Last updated: July 5, 2026 at 9:01 AM UTC
All 557 Vulnerability 199 Breach 106 Threat 245 Defense 7
Tag: remus (1 article)Clear

REMUS infostealer profiled - 64-bit Lumma successor with EtherHiding C2 and Chromium ABE bypass

Flare published a deep profile of REMUS, the 64-bit infostealer that emerged in early 2026 after Lumma Stealer's core operators were doxxed in late 2025. Gen Threat Labs links REMUS directly to Lumma's codebase through 'Tenzor' transitional builds from September 2025, identical string obfuscation, anti-VM checks via cpuid leaf 0x40000000, and a refined Application-Bound Encryption bypass for Chromium browsers. The malware harvests browser passwords, cookies, autofill, crypto wallets, and clipboard data, and uses EtherHiding (blockchain-based C2 resolution) for resilience. Flare's 128-post analysis of REMUS forum activity from Feb 12 to May 8 shows the operation has moved from rapid feature expansion into platform stabilization, with active customer-facing MaaS development.

Check
Hunt for processes reading Chromium browser process memory to extract master keys, look for outbound traffic resolving C2 through Ethereum or other blockchain RPC endpoints (EtherHiding), and review browser cookie store access patterns.
Affected
Enterprises with users running Chromium-based browsers (Chrome, Edge, Brave) and saved passwords or session cookies.
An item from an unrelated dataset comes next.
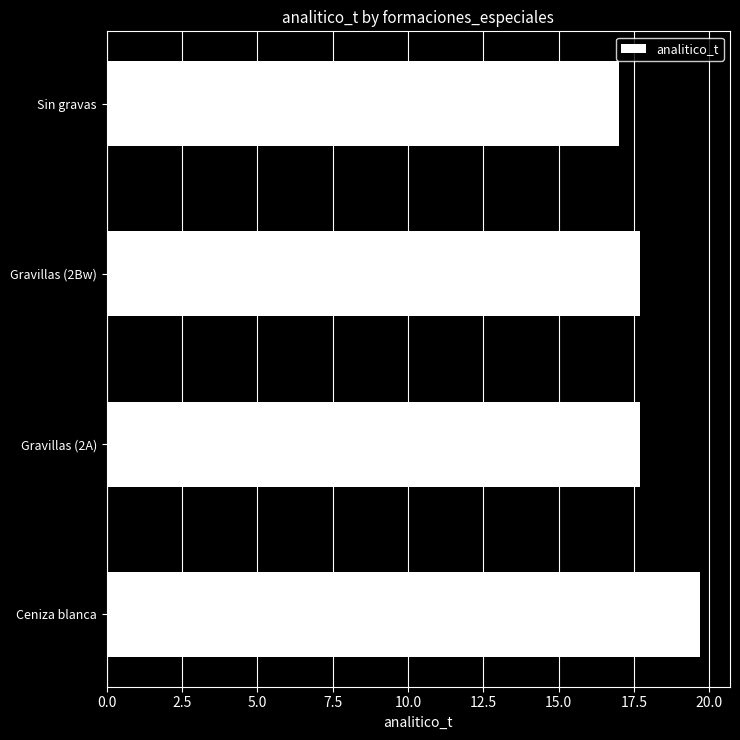

Which category has the lowest value across all series?

Sin gravas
Crypto-holding individuals and finance, accounting, and developer roles with broad SaaS account access face elevated session-theft risk.
Fix
Roll out Application-Bound Encryption hardening on managed Chromium browsers, enforce conditional access with continuous access evaluation to invalidate stolen sessions, block known REMUS C2 indicators, and replace browser-stored passwords with an enterprise password manager.